- Born: Nicholas James Kroll June 23, 1954 (age 72)
- Education: St Paul's School, London
- Alma mater: University of Oxford
- Employer(s): BBC BBC Trust HM Treasury Department for Transport Department for Culture, Media and Sport

= Nicholas Kroll =

Director of the BBC Trust

Nicholas James Kroll (born 23 June 1954) is a British civil servant who served as director of the BBC Trust from 2007 to 2014. He was the principal adviser to the BBC Trust and head of the BBC Trust Unit, the BBC department that supported and advised the trust.

==Education==
Kroll was educated at St Paul's School, London and the University of Oxford, where he was an undergraduate at Corpus Christi College, Oxford.

==Career==
Kroll was originally appointed director of governance at the BBC in October 2004. His appointment followed a shake-up of the governance arrangements at the BBC implemented by the then BBC chairman, Michael Grade. Kroll was appointed to lead the Governance Unit, a small team of staff reporting to and supporting the Board of Governors of the BBC.

Upon the formation of the BBC Trust as the governing body of the corporation, Kroll was appointed Director. He is the head of the Trust Unit, a group of nearly 70 BBC staff who report directly to the BBC Trust, outside of the BBC management chain. In 2010/11 the cost of the Trust Unit was £10.8 million.

Prior to working at the BBC, Kroll was a career civil servant; he joined the civil service in 1977.

From 2002 to 2004 he was chief operating officer and deputy to the permanent secretary at the Department for Culture, Media and Sport, responsible for developing and delivering the department's change management programme and setting new strategic priorities within the DCMS. Previous posts at the DCMS include corporate services director (2000 to 2002) and a period as acting permanent secretary during 2001. He was also director of Creative Industries, Media and Broadcasting Group (1996 to 2000), head of Broadcasting Policy Division (1995 to 1996), and head of the Arts Division (1993 to 1995).

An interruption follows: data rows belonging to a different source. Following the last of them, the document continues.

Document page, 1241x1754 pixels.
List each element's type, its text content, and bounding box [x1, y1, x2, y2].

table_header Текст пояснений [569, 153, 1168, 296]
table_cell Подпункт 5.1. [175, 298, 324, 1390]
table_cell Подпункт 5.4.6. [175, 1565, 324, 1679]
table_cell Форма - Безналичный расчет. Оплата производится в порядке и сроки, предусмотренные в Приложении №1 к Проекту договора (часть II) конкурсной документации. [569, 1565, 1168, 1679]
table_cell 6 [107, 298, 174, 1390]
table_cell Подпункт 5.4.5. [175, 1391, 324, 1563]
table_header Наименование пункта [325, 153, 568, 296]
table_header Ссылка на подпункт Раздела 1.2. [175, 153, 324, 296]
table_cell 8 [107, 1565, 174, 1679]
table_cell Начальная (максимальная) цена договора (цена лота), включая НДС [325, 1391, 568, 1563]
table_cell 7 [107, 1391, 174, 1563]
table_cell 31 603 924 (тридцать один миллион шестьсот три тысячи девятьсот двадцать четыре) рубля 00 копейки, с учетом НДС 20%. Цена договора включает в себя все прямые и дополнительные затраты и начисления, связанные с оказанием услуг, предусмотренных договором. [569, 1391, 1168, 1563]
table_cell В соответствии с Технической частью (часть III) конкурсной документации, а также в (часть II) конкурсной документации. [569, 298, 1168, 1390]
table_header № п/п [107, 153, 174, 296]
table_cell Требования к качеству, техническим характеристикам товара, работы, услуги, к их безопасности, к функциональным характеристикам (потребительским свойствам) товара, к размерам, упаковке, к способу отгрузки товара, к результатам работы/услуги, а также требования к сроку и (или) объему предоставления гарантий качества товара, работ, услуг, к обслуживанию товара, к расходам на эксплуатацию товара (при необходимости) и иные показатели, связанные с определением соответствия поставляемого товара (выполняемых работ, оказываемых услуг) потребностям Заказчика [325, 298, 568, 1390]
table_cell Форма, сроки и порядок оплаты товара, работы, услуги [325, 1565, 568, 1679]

Kroll also worked at HM Treasury, where he was head of the European Community Budget Division (1990 to 1993) and the head of Banking Policy Branch (1986 to 1990). Previously, he worked at the Department of Transport (1982 to 1986) and the Department of Environment and Transport (1977 to 1982).

===Awards and honours===
Kroll was appointed Companion of the Order of the Bath (CB) in the 2002 New Year Honours.

==Personal life==
Kroll is married and has two children. His brother Simon Kroll is a professor of Paediatrics and Molecular Infectious Diseases at Imperial College London.